For a given binary tree find maximum binary search sub-tree

https://stackoverflow.com/questions/3163366

02-10-2019
|

Question

For a given binary tree, find the largest subtree which is also binary search tree?

Example:

Input:

                   10
               /         \
             50           150
            /  \         /   \
          25    75     200    20
         / \   / \    /  \    / \
        15 35 65 30  120 135 155 250

Output:

Solution

This answer previously contained an O(n log n) algorithm based on link/cut trees. Here is a simpler O(n) solution.

The core is a procedure that accepts a node, the unique maximum BSST rooted at its left child, the unique maximum BSST rooted at its right child, and pointers to the left-most and right-most elements of these BSSTs. It destroys its inputs (avoidable with persistent data structures) and constructs the unique maximum BSST rooted at the given node, together with its minimum and maximum elements. All BSST nodes are annotated with the number of descendants. As before, this procedure is called repeatedly from a post-order traversal. To recover the sub-tree, remember the root of the largest BSST; reconstructing it requires only a simple traversal.

I'll treat the left BSST only; the right is symmetric. If the root of the left BSST is greater than the new root, then the entire sub-tree is removed, and the new root is now left-most. Otherwise, the old left-most node is still left-most. Starting from the right-most node of the left BSST and moving upward, find the first node that is less than or equal to the root. Its right child must be removed; note now that due to the BST property, no other nodes need to go! Proceed to the root of the left BSST, updating the counts to reflect the deletion.

The reason this is O(n) is that in spite of the loop, each edge in the original tree is in essence traversed only once.

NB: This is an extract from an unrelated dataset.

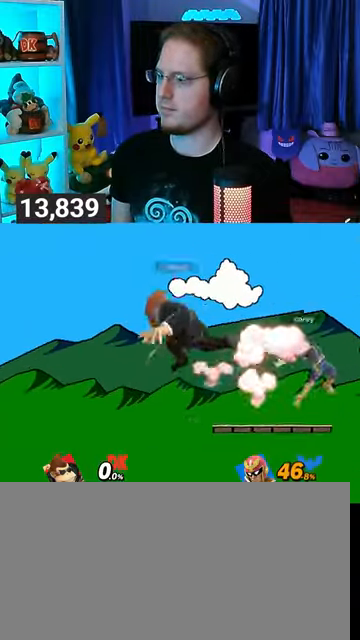
{"buttons": [], "left_stick": "right", "right_stick": "center", "events": [[200, "left_stick", "center"], [300, "left_stick", "right"]]}
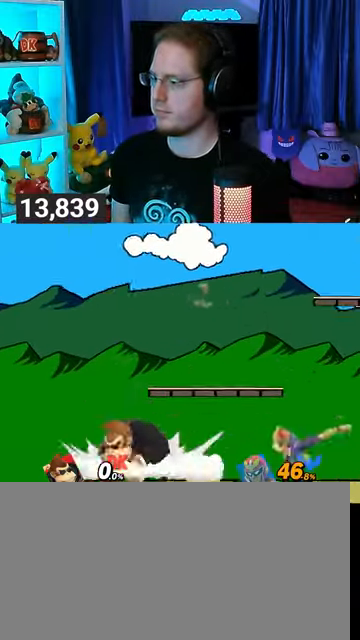
{"buttons": [], "left_stick": "right", "right_stick": "center", "events": [[67, "Y", "down"], [500, "Y", "up"]]}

EDIT: collectively, the paths traversed are the maximal straight-line paths in a BST, except for the left spine and the right spine. For example, on the input

              H
             / \
            /   \
           /     \
          /       \
         /         \
        /           \
       /             \
      D               L
     / \             / \
    /   \           /   \
   /     \         /     \
  B       F       J       N
 / \     / \     / \     / \
A   C   E   G   I   K   M   O

here are the recursive calls on which each edge is traversed:

              H
             / \
            /   \
           /     \
          /       \
         /         \
        /           \
       /             \
      D               L
     / h             h \
    /   h           h   \
   /     h         h     \
  B       F       J       N
 / d     d h     h l     l \
A   C   E   G   I   K   M   O

OTHER TIPS

The previous algorithm (see revisions) was O(n^2) - we can generalize it to O(n log n) by noticing the facts that:

If b is the root of the largest BST and b.left.value < b.value, then b.left is also in the BST (same for b.right.value ≥ b.value)
If b is the root of the largest BST and a is also in the BST, then every node between a and b is in the BST.

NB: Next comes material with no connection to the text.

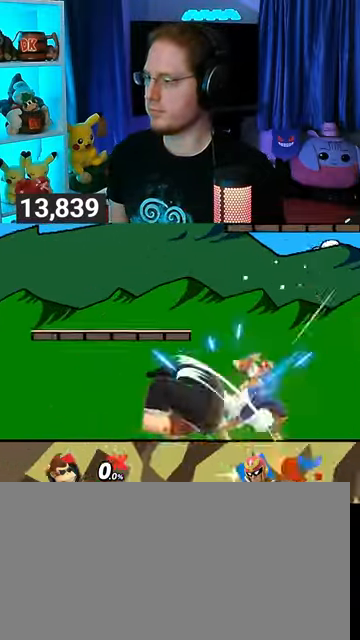
{"buttons": [], "left_stick": "right", "right_stick": "center", "events": [[100, "left_stick", "center"], [233, "left_stick", "right"]]}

So if c is between a and b, and c is not in the BST rooted by b, neither is a (due to (2.)). Using this fact, we can easily determine if a node is in the BST rooted by any given ancestor. We'll do this by passing a node into our function along with a list of its ancestors, and the associated min/maxValues that the current child-node would have to satisfy if indeed that ancestor were the root of the largest BST (we'll call this list ancestorList). We'll store the entire collection of potential-roots in overallRootsList

Let's define a structure called potentialRoot as follows:

Each potentialRoot contains the following values:
* node: The node we are considering for the root of the BST
* minValue and maxValue: the range another node must fall between to be part of the BST rooted by node (different for every node)
* subNodes: A list of the rest of the nodes in the largest BST rooted by node

The pseudo code looks like this (note that all lists mentioned are lists of potentialRoots):

FindLargestBST(node, ancestorList):
    leftList, rightList = empty lists
    for each potentialRoot in ancestorList:
        if potentialRoot.minValue < node.Value ≤ potentialRoot.maxValue:
            add node to potentialRoot.subNodes (due to (1.))
            (note that the following copies contain references, not copies, of subNodes)
            add copy of potentialRoot to leftList, setting maxValue = node.Value
            add copy of potentialRoot to rightList, setting minValue = node.Value

    add the potentialRoot (node, -∞, +∞) to leftList, rightList, and overallRootsList
    FindLargestBST(node.left, leftList)
    FindLargestBST(node.right, rightList)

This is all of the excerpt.